Chapter 3 Statistics

3.1 The statistics cycle

Key Skills:

s1 Be able to decide what data need to be collected in order to answer a question requiring statistical evidence.
s2 Be able to use a suitable method for collecting data, taking ethical considerations into account, and judge whether data are of sufficient quality.
s3 Be able to process and present the data and so provide an answer to the original question.
s4 Be able to interpret the answer to the question and decide whether it is realistic.

3.2 Data

Key Skills:

s5 Understand and use the language describing types of data.
s6 Be able to recognise values in primary or secondary data which are unlikely to be accurate.
s7 Be able to read information from a table and to construct a table to present information.
s8 Understand the meaning of the terms sample and population.
s9 Be able to interpret sample data in terms of possible properties of the parent population.
s10 Understand about the variability of data and be able to describe the main features of a distribution.
s11 Be able to use and interpret statistical diagrams appropriate to a variety of types of data.

3.2.1 The language of data

Data comes in many different forms. Broadly speaking the largest divide is between Numerical data and Categorical data.

Numerical data is a number, it will usually arise from some sort of measurement. Examples include, height, weight, distance, number of teeth etc. We further divide numerical data into two categories continuous and discrete.

Continuous numerical data is such that there could always be another value between two others e.g. height. If we measured two people’s height as 189cm they are unlikely to both actually have the same height, the data has been recorded as 189cm but if we were able to measure more precisely one person might turn out to be 189.1cm while the other might be 188.8cm. With continuous data the picture we use is that of a measuring stick, we can always imagine a more precise answer.

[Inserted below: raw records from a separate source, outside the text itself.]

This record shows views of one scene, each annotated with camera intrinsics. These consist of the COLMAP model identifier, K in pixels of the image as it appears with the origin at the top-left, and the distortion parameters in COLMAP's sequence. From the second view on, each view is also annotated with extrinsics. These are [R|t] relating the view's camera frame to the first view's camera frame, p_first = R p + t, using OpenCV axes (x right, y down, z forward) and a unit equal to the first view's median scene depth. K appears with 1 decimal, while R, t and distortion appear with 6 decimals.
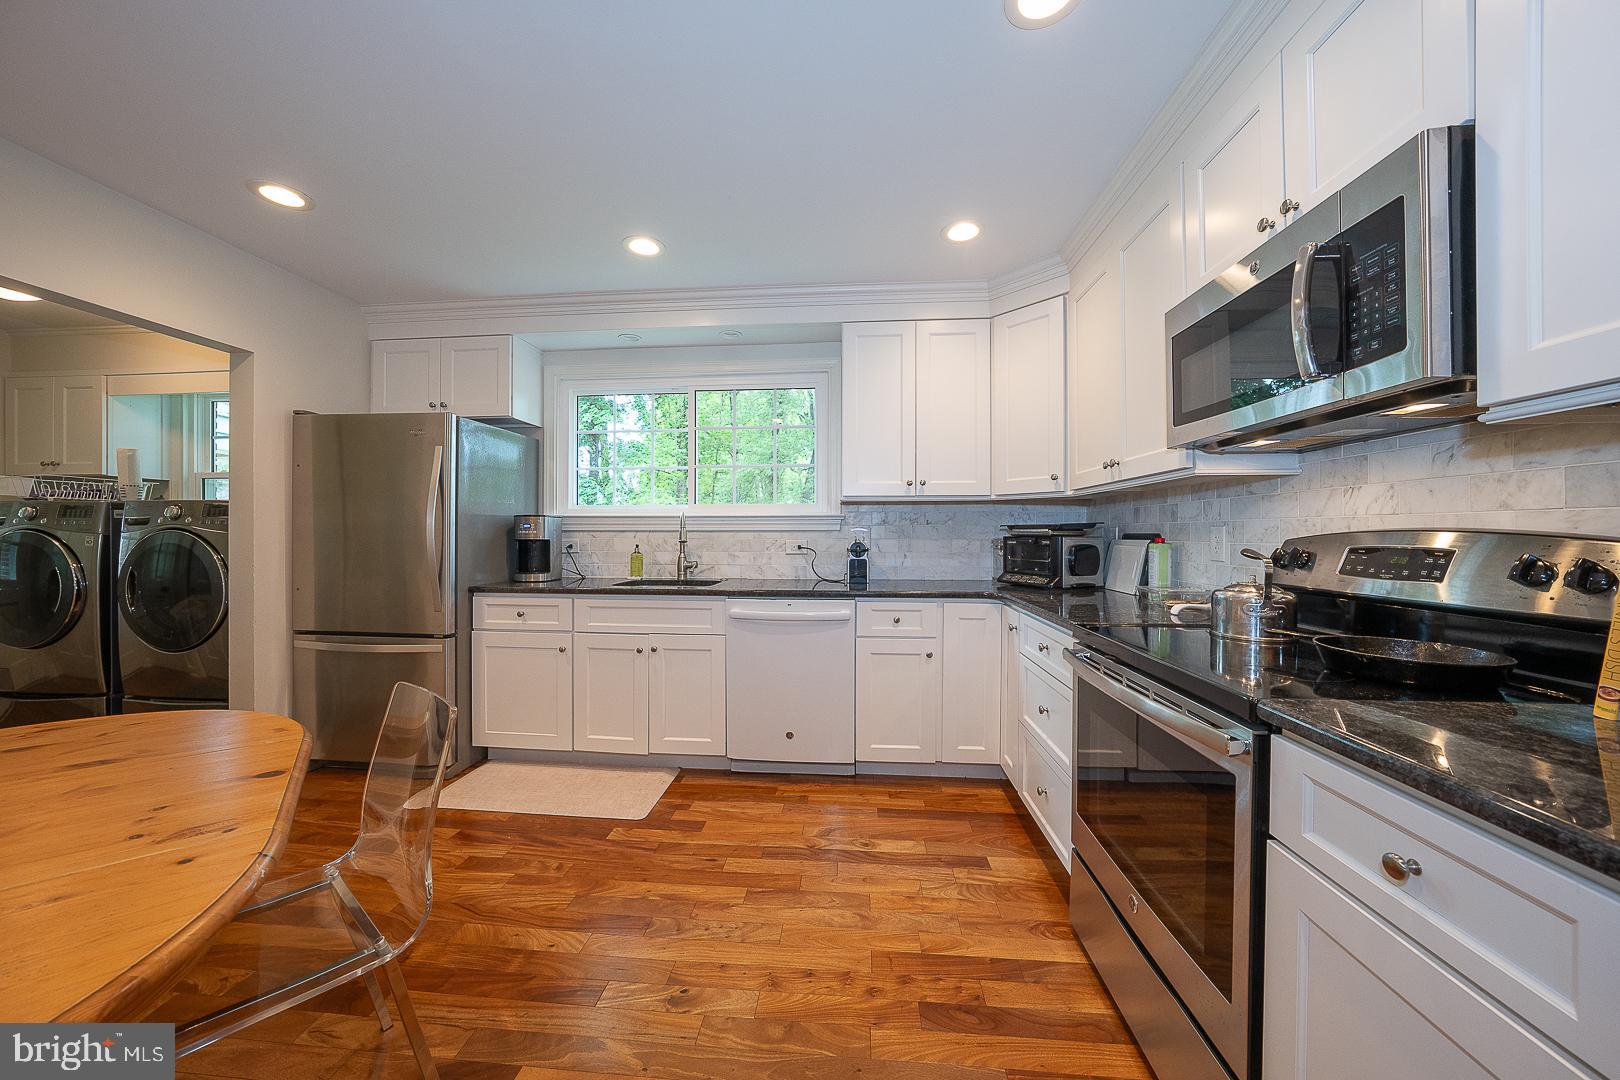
lens RADIAL K [[552.8, 0, 806.8], [0, 552.8, 536.5], [0, 0, 1]] dist [-0.010627, 0.000406]
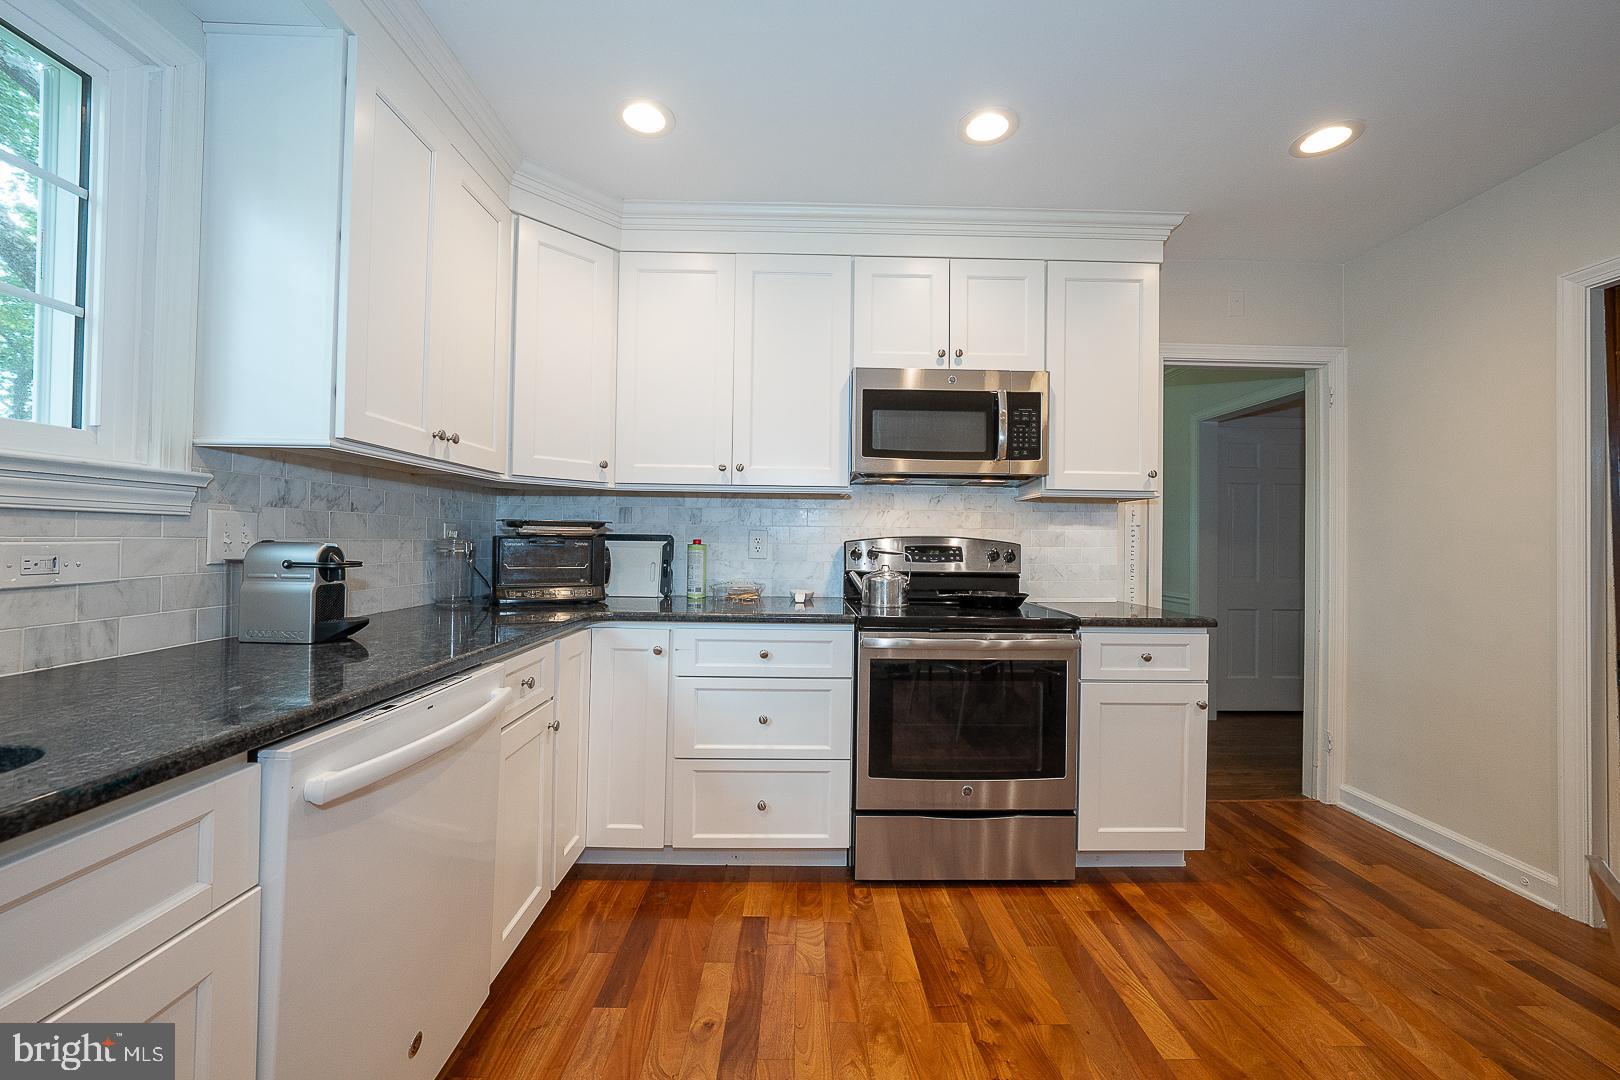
lens RADIAL K [[621.9, 0, 804.2], [0, 621.9, 536.8], [0, 0, 1]] dist [-0.009778, 0.000173]
pose [[-0.096652, 0.004416, 0.995308, -0.447102], [-0.009265, 0.999943, -0.005336, 0.001743], [-0.995275, -0.009737, -0.096606, 0.709353]]
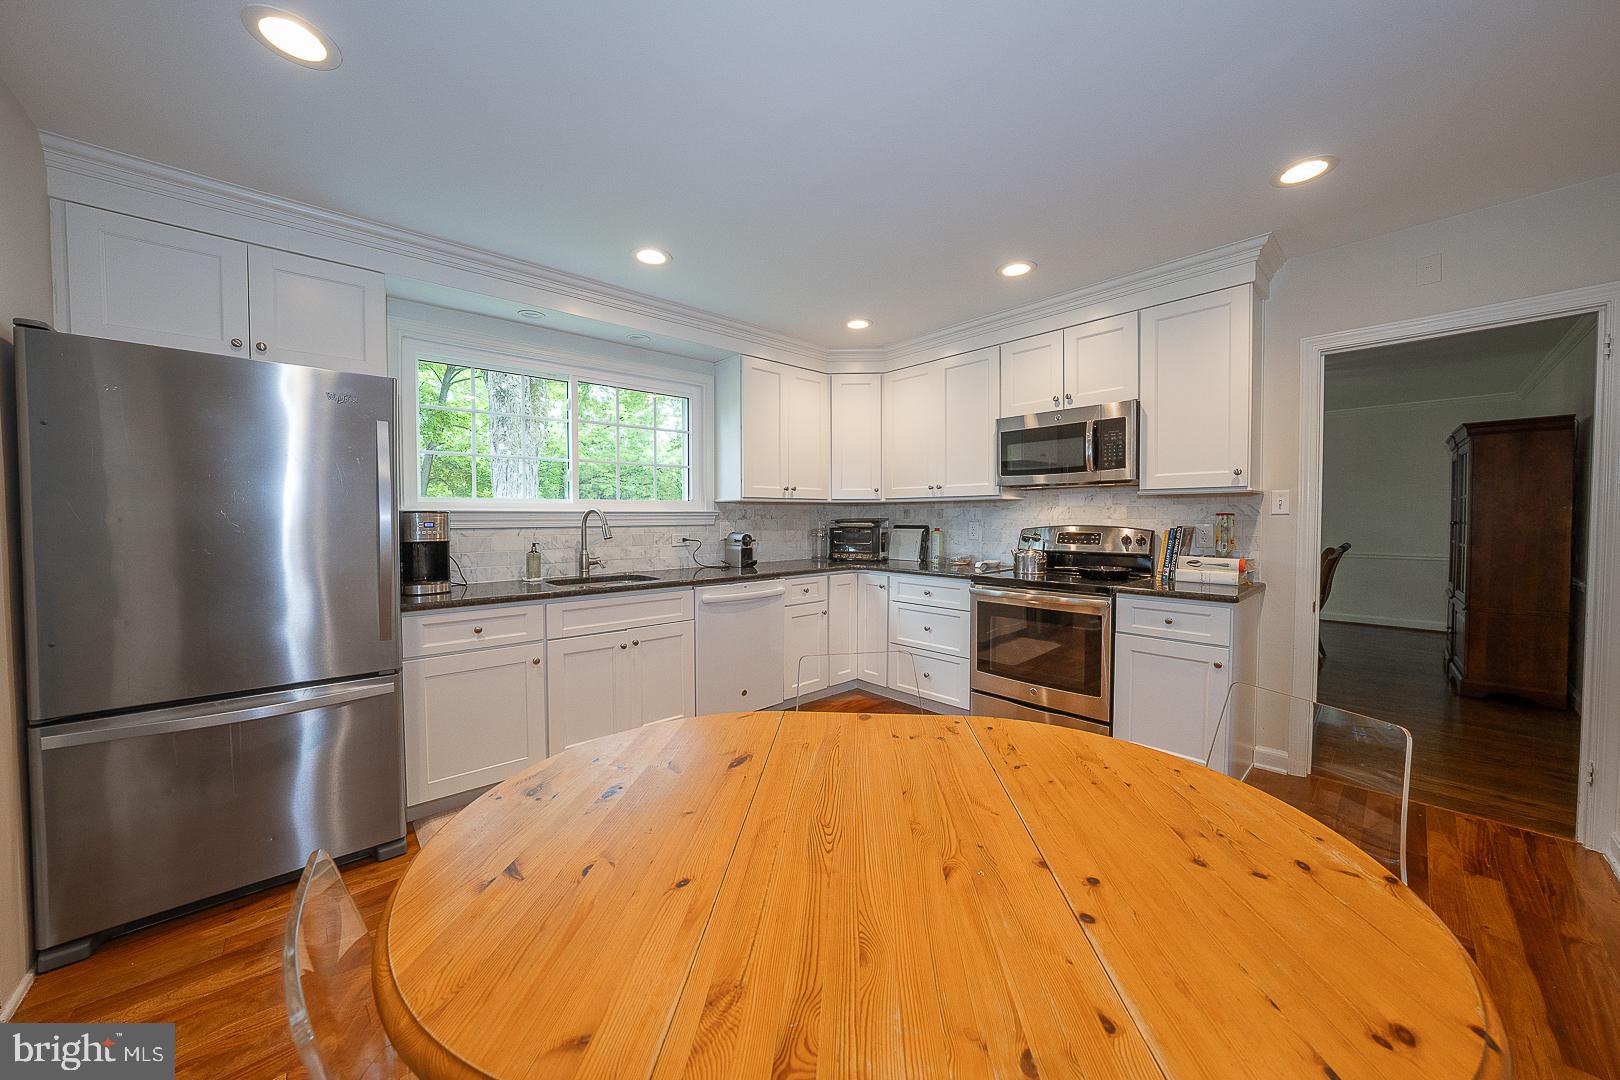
lens RADIAL K [[552.8, 0, 804.7], [0, 552.8, 536.4], [0, 0, 1]] dist [-0.010627, 0.000406]
pose [[0.689428, -0.029608, 0.723749, -0.748796], [0.008820, 0.999433, 0.032485, -0.025142], [-0.724300, -0.016013, 0.689299, 0.054045]]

Discrete numerical data is where only specific values are allowed, this usually comes from counting. For example, counting sales of a CD, we can sell 3, 4 or 5 CDs but we cannot sell 7.5 of them. We can have 20 people in a class but not 20.7.

Categorical data is where subjects are grouped or classified. Common examples include Gender, ethnicity, income. Hair colour and Eye colour can’t be measured on a scale or with a ruler, we need to make qualitative judgements about which category someone belongs in in order to collect such categorical data.

3.3 Statistical diagrams and measures

Key Skills:

s12 Be able to identify when a statistical diagram is misleading and explain how it could be improved.
s13 Be able to identify skewness from a histogram, frequency chart or box and whisker plot.
s14 Be able to interpret a scatter diagram for bivariate data, draw a line of best fit by eye when it is appropriate to do so and understand that extrapolation might not be justified.
s15 Be able to select and calculate appropriate measures of central tendency and to interpret them.
s16 Be able to use appropriate measures of spread and to interpret them.
s17 Be able to calculate a weighted mean and recognise when it is appropriate to do so.

3.3.1 Weighted Means

A weighted mean is used whenever different values have different significance or weight. You have probably experienced this before in calculating a mean froma grouped frequency table.

Table 3.1: Grouped Frequency Data.
x	f	fx
5	5	25
6	9	54
7	11	77
8	10	80
9	4	36
Total	39	272

Here the individual x values do not have equal weight, there are only five “5”s compared to ten “8”s, the “5”s have half the weight of the “8”s. You are probably familiar with the formula for the mean in this context:

\[\bar{x} = \frac{\sum{fx}}{\sum{f}} = \frac{272}{39} = 6.974\]

The formula \[\bar{x} = \frac{\sum{fx}}{\sum{f}}\] also works when the weights we use aren’t actually frequencies as long as they are proportional to the frequencies.

For example if in a company workers earn £20,000 per annum and managers earn £30,000 per annum the average wage depends upon the ratio of workers to managers rather than the exact number of workers or managers. Naively summing and dividing by 2 won’t work \(\frac{£20000+£30000}{2}=£25000\) isn’t the mean wage if there are 40 workers and 10 managers! In that case we need to weight the values by the appropriate factors and divide by the total weight i.e. \(\frac{40 \times £20000+10 \times £30000}{50}=£22000\). Actually we don’t have to use the exact numbers of workers and managers, using 4 for workers and 1 for managers works just as well i.e. \(\frac{4 \times £20000+1 \times £30000}{5}=£22000\).

3.4 The Normal Distribution

Key Skills:

s18 Know that the Normal distribution is a model which can be used for real data and recognise a Normal curve.
s19 Know that, for a Normal distribution, values more than three standard deviations from the mean are very unusual; know that approximately 95% of the data lie within two standard deviations of the mean and that 68% (just over two thirds) lie within one standard deviation of the mean.
s20 Be able to use mean and standard deviation to calculate a z-score and use z-scores for comparison or quality control.
s21 Be able to interpret a Normal probability plot from statistical software.